SOURCE TEXT –

AH: This is the point that Dame Elizabeth Hoodless was making a few weeks ago wasn't it? She gave the example of local libraries, saying there are plenty of people who could be persuaded to come forward and volunteer to help, but that she won’t get people coming forward and taking sole responsibility from scratch, to run a library. Do you see a contradiction in this in terms of the Big Society? What some would say is happening at the moment is that local authorities are making cuts in some of the easier areas - civil society organisations, charities and so on, rather than perhaps restructuring their own workforces?
CR: There's a clear problem here, and at the very least, it's to do with phasing. By making the economies very quickly, a number of local authorities will feel that they have to cope with almost all the redundancy costs which they face in the short-term, rather than being able to capitalise them over a much longer term. And they have their statutory obligations, clearly they feel more pressured to cut from voluntary sector support than they do from some of their core services.
Now some people will argue that we need to try and change the way in which local authorities prioritise so they don't cut back on the voluntary sector disproportionately. But the best way, in my view, that government nationally could help local authorities in that direction would be to allow for things like more generous capitalisation of redundancies and for the more generous phasing of economies, recognising that economies must be made. If the economies have to be made at a very rapid rate, then it gets very hard to do this.
A number of local authorities would argue very sensibly, that if they had a bit more time, they could work with the voluntary sector, to make sure that some of these key services which nobody wants to lose are actually saved and preserved by the voluntary sector, helped by voluntary sector involvement in the long-run. But if these economies are made too quickly, that simply can't happen, and there is a danger that things are lost that can't then be replaced. A very clear danger of that.
AH: A lot of people think this issue of trying to broaden the provision of service delivery and encouraging corporates and voluntary sector organisations to come in and so on a good idea, and that the quality of services provided to citizens is all that should really matter. But commissioners and local authorities are going to be under huge pressure to decide on price alone in this resource-constrained world that they're operating in. In those situations, what is to stop the very big corporate organisations from scooping the pool because they've got economies of scale that they can offer, and what is going to protect the ability of smaller voluntary organisations to be able compete for these contracts?
CR: There is a great deal of concern at the moment, particularly within the NHS, that competition is based on quality, not on price.
AH: Or should be based on quality, not on price.
CR: Yes, should be. And that's an argument that I think will be had within government, within Parliament and is certainly out there in the country at the moment. It seems to me that there is a lot of concern within the voluntary sector. They may well actually approve of the idea that public services are more open, particularly to the not-for-profit or voluntary sector, but recognise that that must also mean opening up potentially to private competition. But a level playing field is required for that and the concern is that too often there are barriers to good not-for-profit organisations which would like to actually offer some of these services, but are simply not regarded as being large enough, or substantial enough, or secure enough, and the bidding process and the bureaucracy involved in that is a barrier to them. They would like to see those barriers removed, and I think it would be a healthy thing if we were able to offer alternatives. But the offered alternatives must be based more on quality of service and provision than making somebody else's profit.

EXTRACTED ENTRIES –
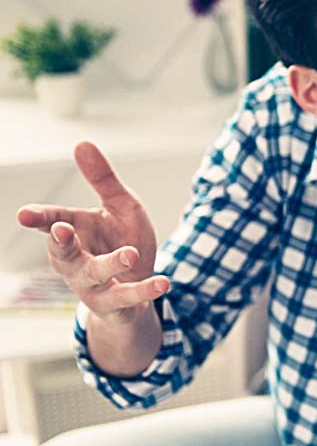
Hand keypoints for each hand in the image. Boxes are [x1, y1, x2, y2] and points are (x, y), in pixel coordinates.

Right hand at [16, 141, 166, 324]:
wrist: (140, 282)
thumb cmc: (123, 239)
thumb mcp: (119, 204)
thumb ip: (102, 179)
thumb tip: (81, 142)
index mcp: (74, 231)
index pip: (53, 221)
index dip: (40, 218)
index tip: (25, 214)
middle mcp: (76, 260)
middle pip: (63, 252)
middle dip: (61, 242)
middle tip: (61, 229)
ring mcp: (93, 285)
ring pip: (93, 275)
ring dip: (109, 264)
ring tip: (129, 255)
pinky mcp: (115, 303)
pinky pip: (128, 298)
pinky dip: (144, 291)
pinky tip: (163, 282)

BRIEF – Please list the barriers that the last reply in the interview on local authorities and the voluntary sector says stand in the way of good not-for-profit organisations that want to offer services. The entries have nothing to do with the interview.

ANSWER SECTION –
- Not being regarded as large enough
- Not being regarded as substantial enough
- Not being regarded as secure enough
- The bidding process and the bureaucracy involved in it